**DOCUMENT TEXT**
====

Monday, March 8, 2010

3-7-10 Mt. Washington & Lakes of the Clouds

Finally, finally a weekend arrived with decent weather. Yesterday (3-6-10) I made a quick visit to Lakes of the Clouds to see first hand the enormous amount of snow around the hut and across the whole range. It's exciting to see the mountain completely covered. From the perspective of natural history, it's interesting to see this amount of snow and compare it to other years and other seasons. It's a first hand look at one of the more prevalent of the many variables, call it energy or a 'force of nature' or simply 'weather', that shapes these mountains and impacts the natural history ubiquitously.

I made an early start as I had to be back to the car and driving home by noon. This photo shows some of the results of a recent avalanche in Ammonoosuc Ravine that was a major event. It was huge! It took out 16 acres of trees and opened up this huge bowl. I explored it on Friday (3-5-10) and have more photos that you'll find below.

The summit from tree line on the Ammonoosuc Ravine Trail. The snow at this point is 6-7 feet deep! Compare this photo to the one below which is the way the same scene looked in early June of last year (2009).

It's a bit daunting when you actually realize how much snow there is on the mountain now.

I was being followed. This hiker was part of a group of three who were working on their winter 4,000 footers. A young woman in the group had completed her winter 4,000 footers in the Adirondacks (where there are 46) the day before, then drove most of the night, and was starting immediately to try and complete as many of the 48 New Hampshire 4,000 footers that she could before winter ends on March 20th. The hiker in the photo was, until fairly recently, a USAF pilot who just completed two tours of duty flying missions in Iraq and Afghanistan and he said hiking was a good way to normalize his life again.

====

**DATA PROVIDED**
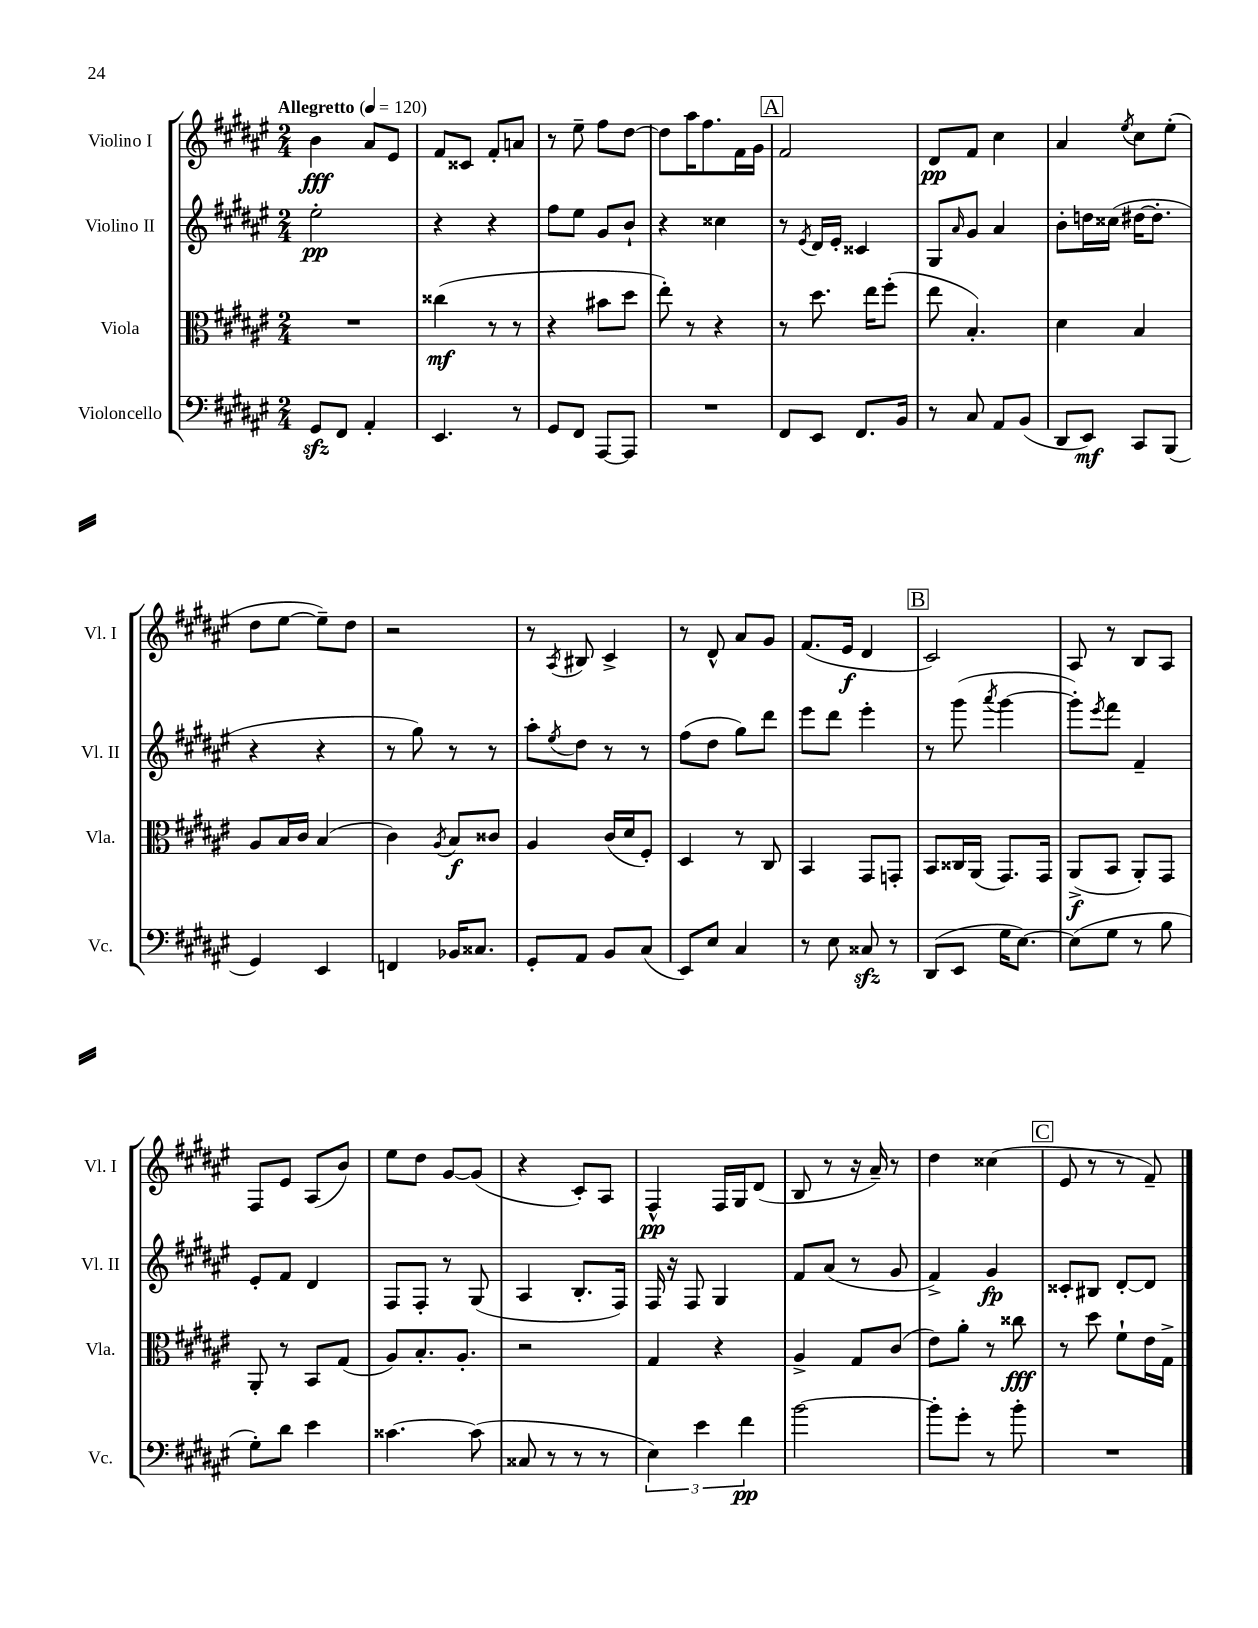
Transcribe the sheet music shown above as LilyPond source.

====

**GOALS**
a) Repeat word for word the part of the Mt. Washington hiking post that opens with the words containing "3-7-10 Mt. Washington" and closes with "natural history ubiquitously.".
b) Pick up the Mt. Washington hiking post where it ends and keep writing it.

**THE RESPONSES**
a)
3-7-10 Mt. Washington & Lakes of the Clouds

Finally, finally a weekend arrived with decent weather. Yesterday (3-6-10) I made a quick visit to Lakes of the Clouds to see first hand the enormous amount of snow around the hut and across the whole range. It's exciting to see the mountain completely covered. From the perspective of natural history, it's interesting to see this amount of snow and compare it to other years and other seasons. It's a first hand look at one of the more prevalent of the many variables, call it energy or a 'force of nature' or simply 'weather', that shapes these mountains and impacts the natural history ubiquitously.

b)
He headed off trail to make a bee-line for the Crawford Path and the summit taking advantage of the deep snow (that buried the trees) and the hard-packed surface that offered secure footing.

This is a close up of the wind packed and sculpted snow we were walking on.

It's a wind-compressed crust three or four inches thick and most of the time you can walk effortlessly on the surface. Occasionally it breaks and you go in up to your hip. When it's solid it's squeaks as you walk on it. It's perfect snow for making an igloo.

Lakes of the Clouds Hut!

Rime ice coats the windward wall of the hut.

while a deep drift of wind blown snow practically buries the front, or east side, of the hut.

Remember, this is what the hut looked like six months ago in mid-October.

It looked like another world, stark and beautiful.

It was an exceptionally lovely day as you can see and not cold. It was above 0 degrees F and the wind was gentle gusting only to about 30 mph at the hut and a little stronger on top of Mt. Monroe.

I made a giant circle starting first by going over to Monroe Flats.

The clouds, the shadows, and the light were breath taking.

It was enough just to sit and watch the clouds as they quickly came from the west at about 5,000 feet, and gained speed as they vaulted gracefully up and over the summit, and changed shape continuously while they sped off to the east. These were early morning clouds that formed as a layer of warm air was forced upwards by the mountains. It looked as though the clouds would lift off the summit by noon.

This looks a bit like something from another planet. A cloud had just past across the sun and changed the light dramatically so that this drift has a menacing look. Actually it's a sarcophagus of snow built up over a dense mat of balsam firs and black spruce underneath.

The same spot looked like this in mid-October.

The drift has been shaped by the wind and as I stood there the wind was forming more rime crystals as I watched. It was lovely. This amount of snow is an anomaly in the sense that in this location, close to Monroe Flats and in the col between Mt. Monroe to the west and the uplands forming the ridge ascending towards the summit of Mt. Washington to the east the wind here is usually extreme and most of the time there's little snow cover. I've seen bare ground here in the middle of the winter. So, with this deep snow cover the trees have a reprieve, at least until it melts and exposes them to the elements once more.

This is the ridge to the east of Monroe Flats with a comparison photo below I took in October.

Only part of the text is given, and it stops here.